Please write out the passage from the forum thread on decoding JSON into an Elixir struct, starting at "What’s the safe" and ending at "expects atom keys.".

*Excerpt provided:*
>>
What’s the safe way to decode a JSON string into a struct? I want to avoid calling String.to_atom
. Jason.decode
can give me a map with string keys, but struct()
expects atom keys.
Is using Poison an option?
Quick example
defmodule Foo do
@derive [Poison.Encoder]
defstruct [:bar]
end
defmodule Example do
def test do
s = "{\"bar\":\"baz\"}"
Poison.decode!(s, as: %Foo{})
end
end
iex(1)> Example.test
%Foo{bar: “baz”}
There are probably more modern ways to do it, but this is was I have been using. You can also nest structs this way.
The number of json encode/decoders seems to grow everyday. https://package-rank.com/wp/hex/poison/-vs-/hex/jason
Map.new(%Foo{}, fn {key, _} -> {key, json[Atom.to_string(key)]} end)
You can also always decode manually and completely explicitly. It is more typing but it also allows you to change the struct or the parameters independently. It is not always the best way but sometimes is.
defmodule Foo do
defstruct [:bar, :baz]
end
defmodule Example do
def test do
s = '{"bar":"abc", "baz": 42}'
json = Poison.decode!(s)
%Foo{
bar: json["bar"],
baz: json["baz"],
}
end
end
Thanks for the suggestions. I was considering switching from Poison to Jason, hence the question. Looks like I’ll stay with Poison. I’d consider the the manual decoding if this was something bigger, but in this case it’s just a very simple one-to-one mapping.
As of Jason version 1.2.0 decode/2
now supports keys
option.
It’s worth to mention though it can lead to DoS attack when json data is user controlled.
I don’t know when it was introduced, but I guess it is somewhat relevant if someone stumbles upon it. :keys
options offers :atoms!
which only convert to already known atoms… therefore mitigating the DoS risk.
that’s nice.
Say I have this typespec:
@type foo :: :bar | :baz
is :bar
an exisiting atom now? Yes it is:
_a = :foo
String.to_existing_atom("foo")
String.to_existing_atom("bar")
String.to_existing_atom("non_exsisting")
* 1st argument: not an already existing atom
:erlang.binary_to_existing_atom("non_exsisting", :utf8)
(temp_atomtest 0.1.0) lib/temp_atomtest.ex:10: TempAtomtest.test/0
You can also use an ecto schema then cast to the struct. you can also use helpers to make the casting more generic.
<<
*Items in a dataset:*
>>
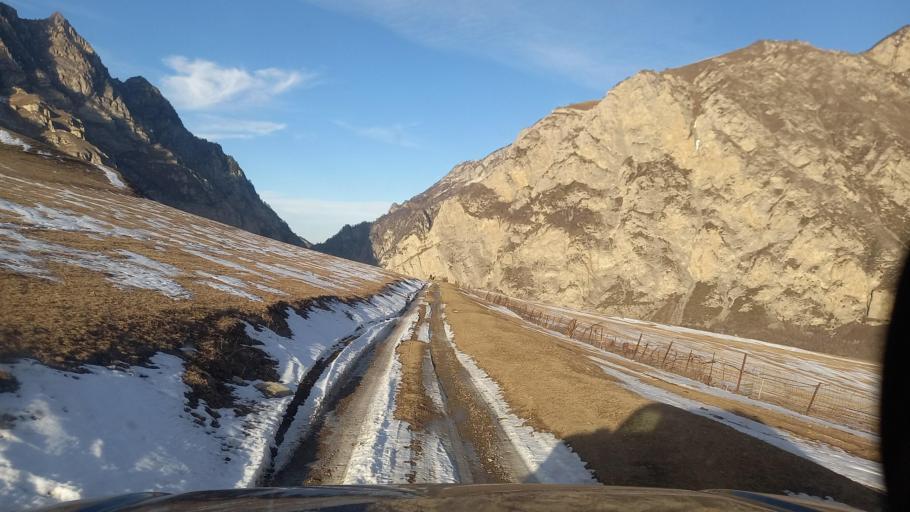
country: RU
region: Ingushetiya
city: Dzhayrakh
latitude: 42.8525
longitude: 44.5148
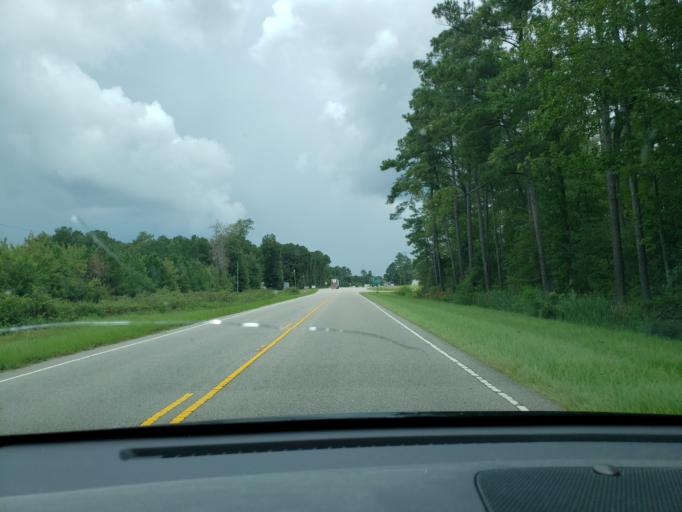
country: US
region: North Carolina
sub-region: Bladen County
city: Bladenboro
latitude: 34.4825
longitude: -78.6651
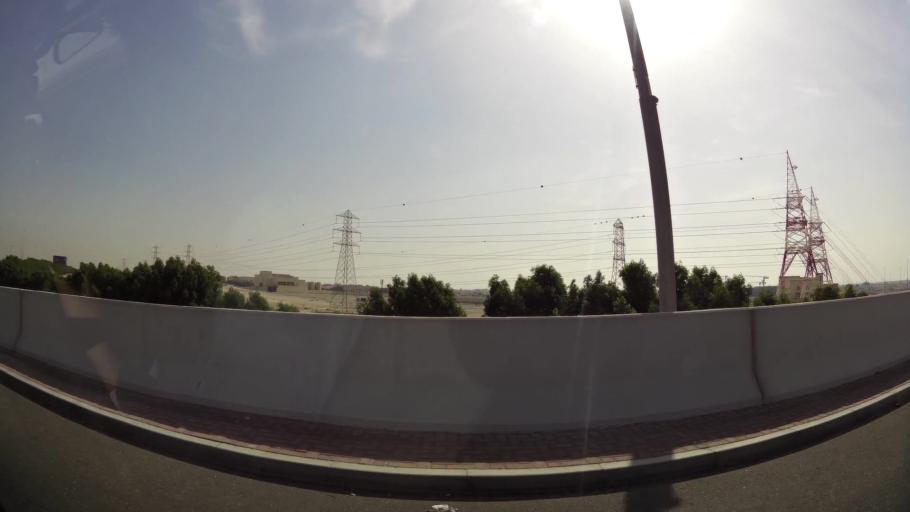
<<
*Solution for this problem:*
What’s the safe way to decode a JSON string into a struct? I want to avoid calling String.to_atom
. Jason.decode
can give me a map with string keys, but struct()
expects atom keys.